When architects design their own home it’s an opportunity to push their boundaries and test their ideas. This house is the new family home of architect Tim Hill of Tandem Design Studio. Completed in 2016, it was a chance for Tim to experiment and innovate and to create a house that reflected and expressed his interests: how it contributes to the visual language of the neighbourhood, integrates pocket gardens, encourages different readings of meaning and minimises the environmental impact of its design. It also demonstrates how constraints spur creativity as the awkward block of land gives rise to a form that evokes a variety of imaginative descriptions.
Faced with an irregular, triangular site, Tim designed the footprint of the house to somewhat mimic the shape of the block as it narrows in the rear, while its curving lines depart from its geometry and create fuller interior spaces. With dips and turns and dimples, the forms and volumes of the house, which remind Tim of a “coral bommie,” makes way for sunlit gardens and entrances.
The house is clad in a pleated steel façade with a pearlescent metallic finish that enhances its sculptural form, “and looks like a whirling dress,” says Tim. The triangular ribs cast constantly changing shadows, and from a practical point of view they create diagonal bracing, stabilising the curving, asymmetric form. They also capture a layer of still air adding to the thermal performance of the envelope. Windows with deep rusted steel hoods pierce the façade and create private portholes.
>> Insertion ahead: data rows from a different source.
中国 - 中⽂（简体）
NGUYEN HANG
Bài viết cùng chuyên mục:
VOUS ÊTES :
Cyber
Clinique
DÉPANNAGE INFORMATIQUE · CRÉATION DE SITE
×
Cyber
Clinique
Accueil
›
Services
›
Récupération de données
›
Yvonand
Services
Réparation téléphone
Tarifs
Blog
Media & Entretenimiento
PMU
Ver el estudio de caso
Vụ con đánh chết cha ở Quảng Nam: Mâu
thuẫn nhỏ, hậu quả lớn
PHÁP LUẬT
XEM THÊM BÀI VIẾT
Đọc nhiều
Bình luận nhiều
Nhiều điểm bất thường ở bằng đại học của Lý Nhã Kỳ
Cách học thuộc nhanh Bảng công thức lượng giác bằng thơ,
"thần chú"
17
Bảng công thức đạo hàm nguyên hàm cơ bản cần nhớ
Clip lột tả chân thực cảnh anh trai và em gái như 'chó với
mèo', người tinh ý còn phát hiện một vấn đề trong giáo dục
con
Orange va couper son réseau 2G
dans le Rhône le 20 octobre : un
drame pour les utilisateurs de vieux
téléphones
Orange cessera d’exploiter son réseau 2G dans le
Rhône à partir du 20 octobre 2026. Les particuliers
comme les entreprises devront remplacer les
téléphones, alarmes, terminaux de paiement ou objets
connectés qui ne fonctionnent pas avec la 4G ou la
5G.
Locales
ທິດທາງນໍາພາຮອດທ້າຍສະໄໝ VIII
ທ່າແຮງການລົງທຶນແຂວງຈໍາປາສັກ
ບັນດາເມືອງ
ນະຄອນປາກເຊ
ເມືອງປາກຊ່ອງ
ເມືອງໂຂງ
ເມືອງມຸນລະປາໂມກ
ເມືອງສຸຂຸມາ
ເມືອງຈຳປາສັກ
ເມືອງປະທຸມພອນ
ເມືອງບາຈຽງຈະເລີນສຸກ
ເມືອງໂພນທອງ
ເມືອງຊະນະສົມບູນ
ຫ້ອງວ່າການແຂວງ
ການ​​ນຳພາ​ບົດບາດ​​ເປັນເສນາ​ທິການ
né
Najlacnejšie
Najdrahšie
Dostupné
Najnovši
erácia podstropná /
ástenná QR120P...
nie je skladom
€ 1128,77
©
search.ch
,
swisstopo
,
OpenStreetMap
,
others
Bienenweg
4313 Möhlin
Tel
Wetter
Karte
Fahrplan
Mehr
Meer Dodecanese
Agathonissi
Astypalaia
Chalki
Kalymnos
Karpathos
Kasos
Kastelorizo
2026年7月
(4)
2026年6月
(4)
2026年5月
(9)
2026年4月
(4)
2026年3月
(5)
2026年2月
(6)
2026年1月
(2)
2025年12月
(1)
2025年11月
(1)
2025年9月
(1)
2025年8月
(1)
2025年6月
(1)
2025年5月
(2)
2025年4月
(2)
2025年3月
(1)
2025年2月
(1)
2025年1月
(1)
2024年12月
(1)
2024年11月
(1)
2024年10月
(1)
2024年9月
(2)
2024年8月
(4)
Inside, the ground level is one large and open area with a double-heighted atrium. The family come together to cook, socialise, play and eat in the sunken lounge, kitchen and dining area, while upstairs the bedrooms and bathrooms are contained within three pods accessed by a staircase and bridge that hovers about the atrium.
The interior spaces are as just as sinuous and curving as the exterior of the house as they push against each other. “The house is an integrated solution; every bit of it hinges on every other bit, from the way the interiors press and bulge to the built-in furniture I designed to fit the shapes that emerged,” Tim explains. “Visitors have expressed that it looks like a boat, and being inside is like looking out through a water drop, or hiding inside a musical instrument. The form encourages many different readings and people can find their own meaning in the work, rather than prescribing one.”